FEST : une expérimentation nationale pour penser compétences !

Olivia BERTHELOT, Dirigeante et Consultante du Cabinet ENERGIA est interviewée par Centre Inffo.


Dans une première table ronde, la 15ème Université d’hiver de la formation professionnelle s’est intéressée à l’expérimentation sur les formations en situation de travail (Fest), initiée en 2015 par la DGEFP, les partenaires sociaux et l’appui de l’Anact. L’enjeu ? Revisiter les formats pour une certaine formalisation de l’informel.

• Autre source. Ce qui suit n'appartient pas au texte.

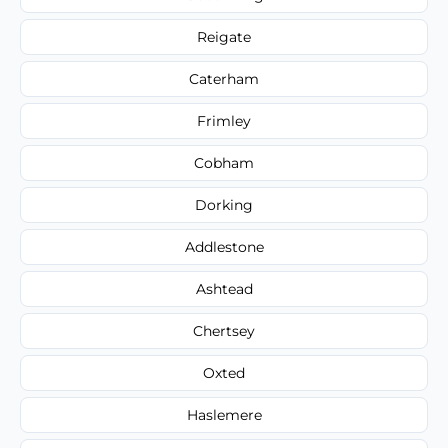
Reigate
Caterham
Frimley
Cobham
Dorking
Addlestone
Ashtead
Chertsey
Oxted
Haslemere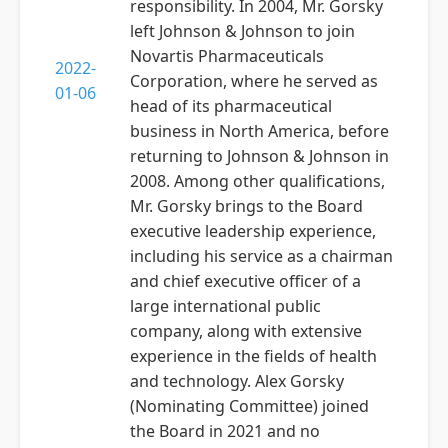
responsibility. In 2004, Mr. Gorsky
left Johnson & Johnson to join
Novartis Pharmaceuticals
2022-
Corporation, where he served as
01-06
head of its pharmaceutical
business in North America, before
returning to Johnson & Johnson in
2008. Among other qualifications,
Mr. Gorsky brings to the Board
executive leadership experience,
including his service as a chairman
and chief executive officer of a
large international public
company, along with extensive
experience in the fields of health
and technology. Alex Gorsky
(Nominating Committee) joined
the Board in 2021 and no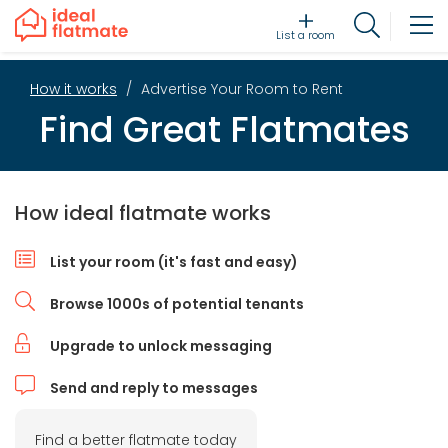
List a room
How it works
Advertise Your Room to Rent
Find Great Flatmates
How ideal flatmate works
List your room (it's fast and easy)
Browse 1000s of potential tenants
Upgrade to unlock messaging
Send and reply to messages
Find a better flatmate today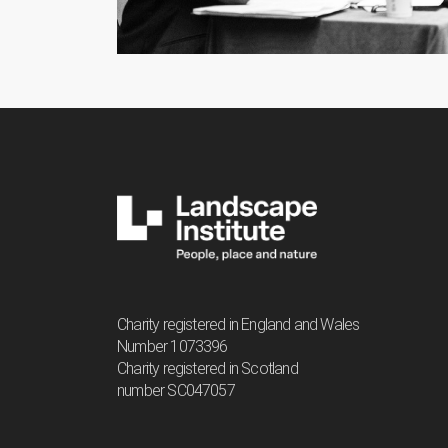
Charity registered in England and Wales
Number 1073396
Charity registered in Scotland
number SC047057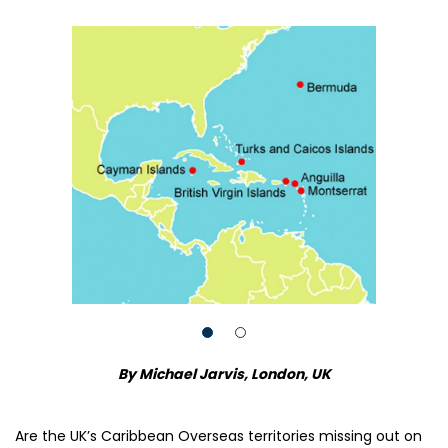
By Michael Jarvis, London, UK
Are the UK’s Caribbean Overseas territories missing out on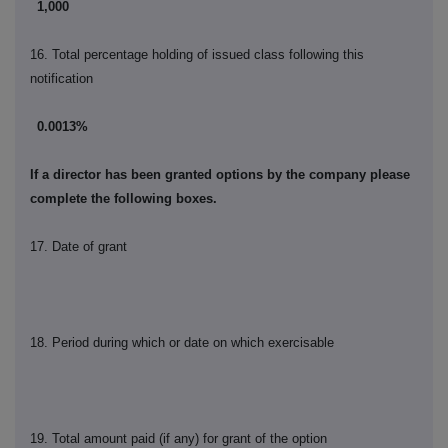
1,000
16. Total percentage holding of issued class following this
notification
0.0013%
If a director has been granted options by the company please
complete the following boxes.
17. Date of grant
18. Period during which or date on which exercisable
19. Total amount paid (if any) for grant of the option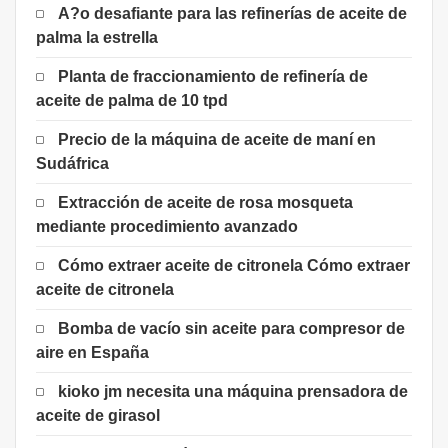
A?o desafiante para las refinerías de aceite de
palma la estrella
Planta de fraccionamiento de refinería de
aceite de palma de 10 tpd
Precio de la máquina de aceite de maní en
Sudáfrica
Extracción de aceite de rosa mosqueta
mediante procedimiento avanzado
Cómo extraer aceite de citronela Cómo extraer
aceite de citronela
Bomba de vacío sin aceite para compresor de
aire en España
kioko jm necesita una máquina prensadora de
aceite de girasol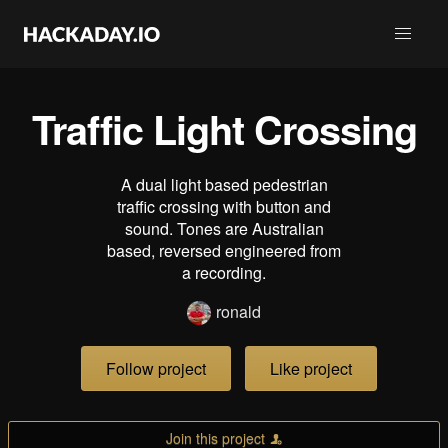
Traffic Light Crossing
A dual light based pedestrian
traffic crossing with button and
sound. Tones are Australian
based, reversed engineered from
a recording.
ronald
Follow project
Like project
Join this project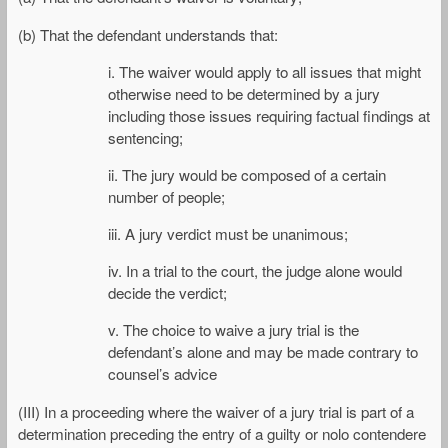
(b) That the defendant understands that:
i. The waiver would apply to all issues that might
otherwise need to be determined by a jury
including those issues requiring factual findings at
sentencing;
ii. The jury would be composed of a certain
number of people;
iii. A jury verdict must be unanimous;
iv. In a trial to the court, the judge alone would
decide the verdict;
v. The choice to waive a jury trial is the
defendant’s alone and may be made contrary to
counsel’s advice
(III) In a proceeding where the waiver of a jury trial is part of a
determination preceding the entry of a guilty or nolo contendere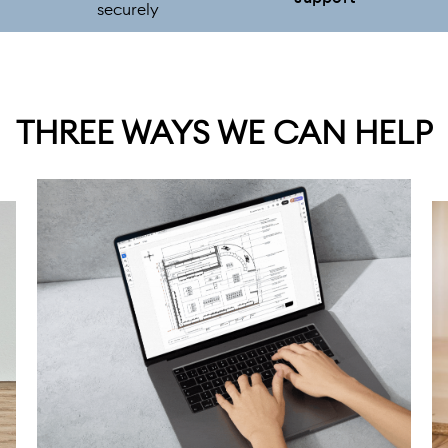
securely
THREE WAYS WE CAN HELP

Alors qu’un rapport à paraître à la mi-mars dévoilera les enseignements des 21 expérimentations « Formations en situations de travail » (Fest) déployées avec l’appui d’une dizaine d’OPCA volontaires, Béatrice Delay, conseillère technique en charge de la formation professionnelle et de la qualité au Cnefop, rappelle l’objectif principal : « S’organiser, collectivement, pour réussir à repérer les conditions pédagogiques, organisationnelles et réglementaires pour que les Fest se développent. » Très concrètement, il s’agit de leur « trouver une place » dans le système légal et, ainsi, les rendre éligibles aux fonds mutualisés et opposables par les employeurs pour justifier de leurs obligations en matière de formation. Appelant à « rompre avec le système traditionnel de la formation hors lieu de production institué par la loi de 1971 », Béatrice Delay y voit l’occasion d’une « pluralisation des formats de formation » de nature à encourager le développement de « parcours multimodaux intégrant présentiel, distanciel et expérientiel ».

De « maître à disciple »

Se gardant de présenter les Fest comme « la » solution universelle, elle n’en souligne pas moins l’intérêt de la démarche pour les publics peu qualifiés des TPE-PME. Ceci, d’une part, parce que les Fest évitent de sortir les salariés du lieu de production, d’autre part, parce qu’elles concernent des compétences directement articulées à la spécificité métier. Le président du FPSPP, Pierre Possemé, insiste en affirmant que les Fest ont aussi à voir avec l’« innovation », souvent déployée en interne par les entreprises dans une relation de « maître à disciple », sans le concours d’organismes de formation.

Savoir-agir

Pour Olivia Berthelot, présidente du Groupement des acteurs et responsables de la formation Val-de-Loire (GARF), l’expérimentation Fest est moins l’occasion d’une réflexion sur la formation que sur la situation de travail elle-même, dans une « logique de savoir-agir ». Ainsi, c’est le « projet de l’entreprise » qui importe avant tout et va permettre de se « centrer sur la question des compétences, avant de penser formation ». Directeur technique et scientifique de l’Anact, Olivier Mériaux évoque, lui, les apports de l’expérimentation pour dégager les « ingrédients » qui vont permettre d’industrialiser le déploiement des Fest. Parmi ceux-ci, il souligne la dimension collective qui nécessite à la fois une préparation et une mise en condition des acteurs, une ré-ingénierie et de réels aménagements organisationnels et managériaux. L’articulation de séquences de mise en situation et de transmission, ponctuée d’étapes réflexives, lui paraît fondamentale. Pour Bernard Masingue, consultant pour Entreprise & Personnel, c’est le « droit à l’erreur » et la nécessité d’un « accompagnement non prescriptif » qui importent, révélant ainsi une problématique beaucoup plus culturelle que méthodologique.

Repenser l’alternance

Stéphane Rémy, chef de la mission de l’organisation des contrôles à la DGEFP rappelle, lui, les enjeux réglementaires qui pèsent sur les Fest. Si le Code du travail ne les a pas « empêchés », il convient aujourd’hui de préciser les conditions juridiques de leur déploiement. Ce qui suppose, non pas de créer une « logique de substitution », mais, en cohérence avec les objectifs du document d’orientation pour la réforme, de réfléchir à une nouvelle « définition de l’action de formation, plus souple et plus opérationnelle ». Pour Djamal Teskouk, conseiller confédéral CGT membre du Copanef, c’est aussi la question de la « reconnaissance » qui se pose. Notamment à travers celle de la « qualification » mais aussi, souligne-t-il, de la capacité à être « passeur de savoir ». Relevant des similitudes avec l’alternance, Béatrice Delay souligne cependant une différence fondamentale avec « l’alternance instituée » : « Les Fest sont l’occasion de repenser une véritable pédagogie de l’alternance, qui ne soit pas que chronologique mais appuyée sur des savoirs acquis en situation », conclut-elle.